Simpler deployment and basically forcing "12-factor", as well as easier development environment setups. Nothing you can't achieve with other tooling, but it's nice to be able to guarantee that your dev environment is identical to your prod.
My problem is that I don't believe you can use docker without using containers. And if you want to simplify pipeline, why not just use rpm-maven-plugin[1] you can easily deploy including dependencies, it is fast, you can easily upgrade or downgrade. And no need to trying to figure complexities imposed due to involving LXC.
SDN isn't required for k8s, what is required is that each Pod (group of containers) get it's own IP address, and that the IP address is routeable in the cluster. In many cases, the easiest way to achieve this is via an SDN, but it is also achievable by programming traditional routers.

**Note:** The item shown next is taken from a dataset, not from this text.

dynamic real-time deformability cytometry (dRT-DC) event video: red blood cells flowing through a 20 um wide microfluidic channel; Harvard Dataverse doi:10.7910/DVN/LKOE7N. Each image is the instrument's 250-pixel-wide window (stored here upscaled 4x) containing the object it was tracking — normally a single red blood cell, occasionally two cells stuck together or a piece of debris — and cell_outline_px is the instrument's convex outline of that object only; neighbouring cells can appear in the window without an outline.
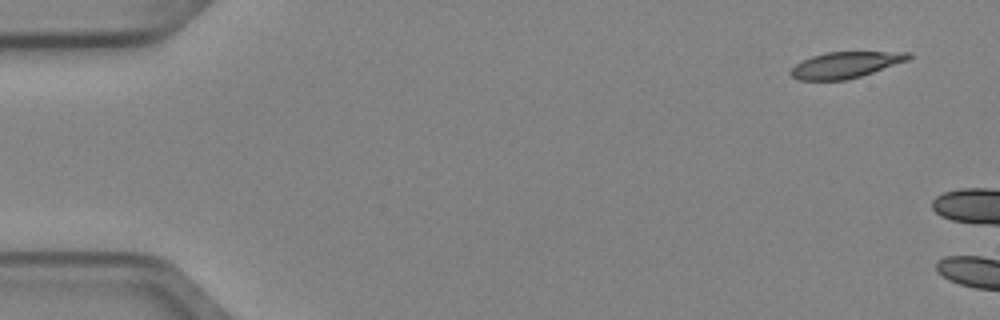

The reason for wanting an IP address per pod is that it eliminates the need for port mangling, which dramatically simplifies wiring applications together.
the problem with port mangling is that your application starts running on random ports, so in addition to requiring discovery for IP addresses, you now also have to do discovery for ports, which pretty much requires custom code and infrastructure linked into your binaries (how do you convince nginx/redis/... to use your lookup service for ports?)

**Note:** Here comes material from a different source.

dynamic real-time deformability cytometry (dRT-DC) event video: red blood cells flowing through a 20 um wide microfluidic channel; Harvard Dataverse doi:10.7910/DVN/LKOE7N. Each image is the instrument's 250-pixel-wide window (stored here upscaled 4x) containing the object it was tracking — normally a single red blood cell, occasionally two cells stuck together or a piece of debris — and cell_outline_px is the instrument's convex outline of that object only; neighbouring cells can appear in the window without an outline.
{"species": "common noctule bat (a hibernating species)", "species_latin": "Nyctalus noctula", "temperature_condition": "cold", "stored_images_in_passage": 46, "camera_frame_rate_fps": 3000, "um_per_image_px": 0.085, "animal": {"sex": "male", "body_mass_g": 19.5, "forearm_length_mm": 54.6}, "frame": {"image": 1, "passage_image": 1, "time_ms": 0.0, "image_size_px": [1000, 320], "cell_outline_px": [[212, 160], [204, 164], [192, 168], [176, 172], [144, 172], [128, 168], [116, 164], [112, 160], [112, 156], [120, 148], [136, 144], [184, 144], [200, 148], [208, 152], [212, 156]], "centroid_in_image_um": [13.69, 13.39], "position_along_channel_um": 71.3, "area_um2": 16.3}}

And ports are different between different replicas of your service, since they're chosen at random during scheduling.
It also makes ACLs and QoS harder to define for the network, since you don't have a clean network identity (e.g IP Address) for each application.
Agreed. I am deeply impressed about how "approachable" kubernetes actually is, considering what it does. The overall design concepts are quite simple and the reasoning behind them is clear. It's a small set of self-contained components (api, controller, scheduler, kubelet, proxy sitting on coreos' etcd), so the complexity is fairly manageable. Peeking into the source code of components won't give you the creeps and the build system (cross-compiling) could not be any easier.

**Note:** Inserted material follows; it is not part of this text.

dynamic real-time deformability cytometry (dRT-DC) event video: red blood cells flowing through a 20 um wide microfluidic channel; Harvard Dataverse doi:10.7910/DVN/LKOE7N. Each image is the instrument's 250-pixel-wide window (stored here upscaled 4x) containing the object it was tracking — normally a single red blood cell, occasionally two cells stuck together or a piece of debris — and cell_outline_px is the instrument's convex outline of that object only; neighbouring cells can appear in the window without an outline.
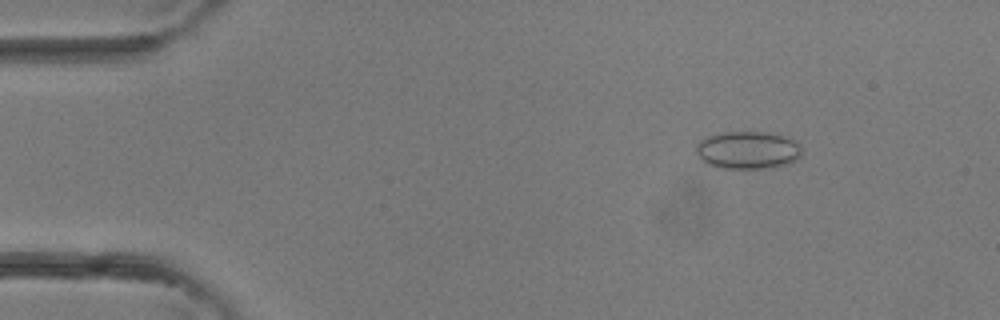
{"species": "common noctule bat (a hibernating species)", "species_latin": "Nyctalus noctula", "temperature_condition": "room temperature", "stored_images_in_passage": 3, "camera_frame_rate_fps": 3000, "um_per_image_px": 0.085, "animal": {"sex": "female"}, "frame": {"image": 1, "passage_image": 1, "time_ms": 0.0, "image_size_px": [1000, 320], "cell_outline_px": [[800, 156], [796, 160], [788, 164], [772, 168], [720, 168], [704, 164], [700, 160], [696, 152], [696, 144], [700, 140], [708, 136], [724, 132], [764, 132], [784, 136], [796, 140], [800, 144]], "centroid_in_image_um": [63.54, 12.77], "position_along_channel_um": 21.5, "area_um2": 23.47}}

I have not yet tried any other docker orchestration framework (there seem to be a few popping up right now), but concerning clustering: In comparison Mesos appears intimidating to me (there is certainly not the 2min "I get this" experience, I've had with tools like etcd & kubernetes) and I remember building clusters w/ technology like heartbeat, corosync, openais & drbd not so long ago - compared to this distributed computing became incredibly easy.
My advise for starters would be to pick some ready2go vagrant-coreos-setup and get it running on your workstation, this should be pretty straightforward. (We are running k8s on openstack/rackspace and there were too many moving parts involved to get the included starter-scripts to reliably bootstrap a kubernetes installation)
Then look at the user-data/cloud-init of that project and try to rebuild things on your preferred stack from the bottom upwards, step after step - I feel a lot more sovereign when doing that. The components' logfiles are actually helpful when you assemble things. It also helps to look at the generated (and documented, thx for this) iptables nat rules, when you have problems with service discovery/communication.
Omega is a separate system than both Borg and Kubernetes.
Kubernetes is heavily inspired by both Borg and Omega, and incorporates many of the ideas from both, as well as lessons learned along the way. And many of the engineers who work on Kubernetes at Google, also worked on Omega and Borg.
The central master handles node failures by removing nodes that aren't heartbeating.
On the node, we require a process monitor for the kubelet (by default we use supervisord) but then the kubelet monitors Docker [and also does garbage collection and resource limiting ], and then all of the other node daemons (e.g. the kubernetes proxy) are run/monitored/restarted by the kubelet.